The most serious bottleneck of the MOGA workflow discussed above is the number of files and directories generated during the runtime. For a population of size N, the original implementation first creates N directories to run N RMD simulations concurrently at each round of GA optimization. Within each directory, the workflow creates one ReaxFF parameter file and each RMD simulation generates 3 bond time-series files as outputs. This amounts to a total of 4N files. While this was manageable for the simple example of N = 128 (or 512 files) explained above, we anticipate need for much larger MOGA optimizations in near future. Instead of just four of the total of several hundred ReaxFF parameters in the above example, we need to optimize more parameters for more complex chemical reactions. The resulting higher-dimensional optimization would require a drastically larger population size N, for which the required 4N files would become a serious bottleneck.
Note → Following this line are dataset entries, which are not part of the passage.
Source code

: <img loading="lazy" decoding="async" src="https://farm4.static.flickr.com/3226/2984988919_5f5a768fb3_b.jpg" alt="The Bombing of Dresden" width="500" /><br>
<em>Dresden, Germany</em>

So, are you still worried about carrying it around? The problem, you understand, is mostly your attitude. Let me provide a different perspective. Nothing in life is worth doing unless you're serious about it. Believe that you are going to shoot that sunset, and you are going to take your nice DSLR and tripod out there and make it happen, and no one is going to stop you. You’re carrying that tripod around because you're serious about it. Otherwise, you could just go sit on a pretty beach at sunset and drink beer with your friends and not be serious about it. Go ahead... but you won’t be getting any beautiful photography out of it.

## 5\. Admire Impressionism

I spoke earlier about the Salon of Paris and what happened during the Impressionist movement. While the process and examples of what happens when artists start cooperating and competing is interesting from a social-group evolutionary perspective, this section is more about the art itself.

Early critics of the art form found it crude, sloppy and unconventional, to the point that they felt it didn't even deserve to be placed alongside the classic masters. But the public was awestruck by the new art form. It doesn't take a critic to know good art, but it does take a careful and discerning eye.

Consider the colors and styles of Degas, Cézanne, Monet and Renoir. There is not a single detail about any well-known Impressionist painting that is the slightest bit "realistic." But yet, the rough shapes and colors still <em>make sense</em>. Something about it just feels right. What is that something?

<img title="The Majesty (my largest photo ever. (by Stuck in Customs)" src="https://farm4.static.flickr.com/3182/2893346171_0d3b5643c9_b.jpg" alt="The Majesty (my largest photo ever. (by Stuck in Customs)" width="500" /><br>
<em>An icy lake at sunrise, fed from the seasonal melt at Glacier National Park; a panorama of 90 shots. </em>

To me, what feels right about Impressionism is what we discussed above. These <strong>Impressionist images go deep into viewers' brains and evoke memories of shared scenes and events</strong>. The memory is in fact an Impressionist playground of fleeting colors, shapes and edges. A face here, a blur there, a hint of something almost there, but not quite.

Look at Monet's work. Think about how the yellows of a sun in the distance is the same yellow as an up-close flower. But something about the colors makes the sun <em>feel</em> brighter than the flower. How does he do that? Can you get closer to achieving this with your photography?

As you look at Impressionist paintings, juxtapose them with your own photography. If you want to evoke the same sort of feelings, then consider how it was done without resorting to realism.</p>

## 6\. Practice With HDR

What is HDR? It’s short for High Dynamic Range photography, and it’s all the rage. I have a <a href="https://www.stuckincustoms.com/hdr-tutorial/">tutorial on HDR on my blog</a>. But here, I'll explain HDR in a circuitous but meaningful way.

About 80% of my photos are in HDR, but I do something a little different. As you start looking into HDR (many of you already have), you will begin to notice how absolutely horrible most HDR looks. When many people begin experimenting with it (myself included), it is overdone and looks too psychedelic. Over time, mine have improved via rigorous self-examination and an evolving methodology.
To eliminate the file I/O bottleneck, we here utilize a scalable in situ MOGA (iMOGA) workflow (Fig. 5b), which is based on interprocess communications but with minimal modification of the original parallel RMD code.2 The iMOGA workflow uses a client-server model, where the main workflow script runs on the head node and acts as the server. The server then computes the bond populations corresponding to every client process and finally estimates the error with respect to the ground-truth QMD values. The server then writes all the error values to a file and executes a GA procedure written in C. The output from the GA procedure is a set of N ReaxFF parameter n-tuples for the next round of ReaxFF simulations, which is written into another file. The workflow script reads this file and starts the next GA round by spawning MPI jobs for RMD simulations, one per each gene, by communicating ReaxFF parameter n-tuples as command line arguments.

The entire iMOGA workflow creates only two files per GA generation (instead of 4N files in the original MOGA workflow), i.e., the input and output of the GA procedure. Each instance of the RMD simulations reads a single identical initial-configuration file. It also reads an identical ReaxFF parameter file that contains several hundred parameters, out of which only four parameters are replaced by the values read as command line arguments. Since the total number of files does not depend on the population size, the iMOGA workflow is expected to be much more scalable than the original MOGA workflow.

Data avilability

The data that support the findings of this study are available from the corresponding author upon reasonable request.